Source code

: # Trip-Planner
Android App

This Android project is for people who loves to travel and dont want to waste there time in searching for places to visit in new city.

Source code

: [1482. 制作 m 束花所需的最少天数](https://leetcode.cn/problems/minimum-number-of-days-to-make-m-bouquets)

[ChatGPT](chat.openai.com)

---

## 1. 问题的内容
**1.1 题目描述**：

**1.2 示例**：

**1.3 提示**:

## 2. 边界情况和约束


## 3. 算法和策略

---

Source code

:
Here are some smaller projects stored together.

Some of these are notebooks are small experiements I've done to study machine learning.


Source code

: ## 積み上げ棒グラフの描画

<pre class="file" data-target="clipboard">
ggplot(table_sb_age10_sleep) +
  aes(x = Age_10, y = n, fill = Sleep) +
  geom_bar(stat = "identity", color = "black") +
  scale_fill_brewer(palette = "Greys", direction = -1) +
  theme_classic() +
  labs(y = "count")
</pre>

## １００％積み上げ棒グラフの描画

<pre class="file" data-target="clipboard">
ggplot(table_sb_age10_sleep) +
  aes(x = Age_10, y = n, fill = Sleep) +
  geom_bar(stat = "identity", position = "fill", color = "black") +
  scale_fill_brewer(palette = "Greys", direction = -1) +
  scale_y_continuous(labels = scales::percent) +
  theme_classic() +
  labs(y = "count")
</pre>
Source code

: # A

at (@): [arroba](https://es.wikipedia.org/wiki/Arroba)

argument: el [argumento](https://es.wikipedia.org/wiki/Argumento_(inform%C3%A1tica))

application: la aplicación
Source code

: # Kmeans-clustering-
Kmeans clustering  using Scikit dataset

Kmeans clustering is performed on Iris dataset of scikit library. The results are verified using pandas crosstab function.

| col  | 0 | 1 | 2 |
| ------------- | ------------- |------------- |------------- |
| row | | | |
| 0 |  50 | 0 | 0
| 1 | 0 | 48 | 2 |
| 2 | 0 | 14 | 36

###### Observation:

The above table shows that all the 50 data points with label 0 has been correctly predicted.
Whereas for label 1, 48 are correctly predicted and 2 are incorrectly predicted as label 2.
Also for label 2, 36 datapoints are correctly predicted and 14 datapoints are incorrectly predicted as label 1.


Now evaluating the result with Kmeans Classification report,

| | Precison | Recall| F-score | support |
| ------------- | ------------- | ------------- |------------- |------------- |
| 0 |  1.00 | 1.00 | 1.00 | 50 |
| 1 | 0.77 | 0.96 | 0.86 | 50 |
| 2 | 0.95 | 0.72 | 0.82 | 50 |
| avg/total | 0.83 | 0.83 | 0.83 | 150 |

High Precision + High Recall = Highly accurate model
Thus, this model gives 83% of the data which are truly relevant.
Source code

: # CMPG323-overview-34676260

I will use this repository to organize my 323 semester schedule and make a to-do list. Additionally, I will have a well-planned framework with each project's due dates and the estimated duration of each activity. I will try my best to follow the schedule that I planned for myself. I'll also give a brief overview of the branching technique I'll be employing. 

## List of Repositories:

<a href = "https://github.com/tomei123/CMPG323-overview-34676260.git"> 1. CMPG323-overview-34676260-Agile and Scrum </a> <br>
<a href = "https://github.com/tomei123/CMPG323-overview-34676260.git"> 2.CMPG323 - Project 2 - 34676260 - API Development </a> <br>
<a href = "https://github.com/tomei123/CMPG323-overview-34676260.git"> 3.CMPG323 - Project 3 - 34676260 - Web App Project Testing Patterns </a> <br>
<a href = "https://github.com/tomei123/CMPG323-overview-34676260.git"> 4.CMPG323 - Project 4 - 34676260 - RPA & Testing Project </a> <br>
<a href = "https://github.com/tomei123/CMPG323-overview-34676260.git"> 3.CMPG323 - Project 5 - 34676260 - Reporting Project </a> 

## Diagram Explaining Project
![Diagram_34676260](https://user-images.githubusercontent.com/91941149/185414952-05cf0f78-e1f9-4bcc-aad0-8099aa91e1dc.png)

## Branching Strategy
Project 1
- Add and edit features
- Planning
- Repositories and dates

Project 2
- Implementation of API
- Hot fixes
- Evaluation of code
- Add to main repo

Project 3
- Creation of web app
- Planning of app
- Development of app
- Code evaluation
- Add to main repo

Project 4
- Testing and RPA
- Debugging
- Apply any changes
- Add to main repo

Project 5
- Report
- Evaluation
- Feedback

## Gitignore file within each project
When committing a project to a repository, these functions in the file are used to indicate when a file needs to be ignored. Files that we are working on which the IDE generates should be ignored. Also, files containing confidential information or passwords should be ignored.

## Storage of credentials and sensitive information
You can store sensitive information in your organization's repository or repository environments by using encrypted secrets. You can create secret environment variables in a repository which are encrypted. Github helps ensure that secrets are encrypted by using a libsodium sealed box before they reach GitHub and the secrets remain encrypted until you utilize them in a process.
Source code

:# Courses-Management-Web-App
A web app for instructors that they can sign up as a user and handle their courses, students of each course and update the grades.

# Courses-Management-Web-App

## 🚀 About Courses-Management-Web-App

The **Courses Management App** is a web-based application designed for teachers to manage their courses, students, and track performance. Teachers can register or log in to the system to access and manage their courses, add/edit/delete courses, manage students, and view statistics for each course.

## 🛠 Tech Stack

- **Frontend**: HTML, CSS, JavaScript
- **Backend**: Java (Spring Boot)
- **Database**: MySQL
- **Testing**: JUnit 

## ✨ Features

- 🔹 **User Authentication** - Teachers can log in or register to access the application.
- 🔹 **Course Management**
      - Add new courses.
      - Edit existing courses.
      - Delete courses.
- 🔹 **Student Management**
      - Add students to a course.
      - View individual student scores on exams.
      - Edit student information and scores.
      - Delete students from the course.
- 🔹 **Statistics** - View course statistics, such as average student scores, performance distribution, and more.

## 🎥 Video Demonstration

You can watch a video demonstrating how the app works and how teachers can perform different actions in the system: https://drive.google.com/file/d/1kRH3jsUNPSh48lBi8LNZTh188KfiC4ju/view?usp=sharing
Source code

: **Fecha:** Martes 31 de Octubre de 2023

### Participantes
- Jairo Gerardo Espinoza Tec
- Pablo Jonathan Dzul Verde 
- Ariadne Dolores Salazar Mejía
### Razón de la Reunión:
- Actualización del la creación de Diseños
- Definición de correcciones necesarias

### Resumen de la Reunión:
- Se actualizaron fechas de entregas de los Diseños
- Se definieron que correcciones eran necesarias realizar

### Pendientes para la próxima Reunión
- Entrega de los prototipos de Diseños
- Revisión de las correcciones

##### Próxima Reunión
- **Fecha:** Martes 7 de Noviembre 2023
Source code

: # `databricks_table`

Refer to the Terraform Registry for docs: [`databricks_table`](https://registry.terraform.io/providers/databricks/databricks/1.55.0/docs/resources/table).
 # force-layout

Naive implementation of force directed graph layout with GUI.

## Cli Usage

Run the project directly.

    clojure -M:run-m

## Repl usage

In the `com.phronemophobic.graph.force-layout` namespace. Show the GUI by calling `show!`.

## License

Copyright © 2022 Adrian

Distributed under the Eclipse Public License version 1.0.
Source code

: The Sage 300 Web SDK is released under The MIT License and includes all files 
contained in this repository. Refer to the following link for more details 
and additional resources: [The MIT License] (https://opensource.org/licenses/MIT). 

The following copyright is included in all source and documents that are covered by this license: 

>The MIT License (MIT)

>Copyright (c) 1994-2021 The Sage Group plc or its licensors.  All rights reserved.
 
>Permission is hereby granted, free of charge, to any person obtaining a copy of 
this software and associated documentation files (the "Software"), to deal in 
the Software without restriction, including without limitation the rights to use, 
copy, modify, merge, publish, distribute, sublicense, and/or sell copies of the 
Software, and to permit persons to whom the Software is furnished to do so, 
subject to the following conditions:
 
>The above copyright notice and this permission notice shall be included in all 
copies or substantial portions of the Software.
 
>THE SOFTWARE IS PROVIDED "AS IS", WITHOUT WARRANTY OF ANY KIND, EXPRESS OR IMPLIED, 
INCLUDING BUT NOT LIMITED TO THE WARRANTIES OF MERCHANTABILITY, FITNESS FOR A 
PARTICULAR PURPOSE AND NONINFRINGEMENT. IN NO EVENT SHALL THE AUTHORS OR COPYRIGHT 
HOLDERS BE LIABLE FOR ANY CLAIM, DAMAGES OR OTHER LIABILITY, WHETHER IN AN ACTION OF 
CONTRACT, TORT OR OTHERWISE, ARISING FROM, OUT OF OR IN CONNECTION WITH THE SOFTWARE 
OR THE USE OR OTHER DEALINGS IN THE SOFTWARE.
------------------------
▶ [Your instructions] In the items, arrange the lines from the one containing "obtaining a copy of" through the one containing "copies or substantial" as a JSON list of strings, one string per line, with blank lines left out.

▶ [Result]
[
  ">Permission is hereby granted, free of charge, to any person obtaining a copy of ",
  "this software and associated documentation files (the \"Software\"), to deal in ",
  "the Software without restriction, including without limitation the rights to use, ",
  "copy, modify, merge, publish, distribute, sublicense, and/or sell copies of the ",
  "Software, and to permit persons to whom the Software is furnished to do so, ",
  "subject to the following conditions:",
  ">The above copyright notice and this permission notice shall be included in all ",
  "copies or substantial portions of the Software."
]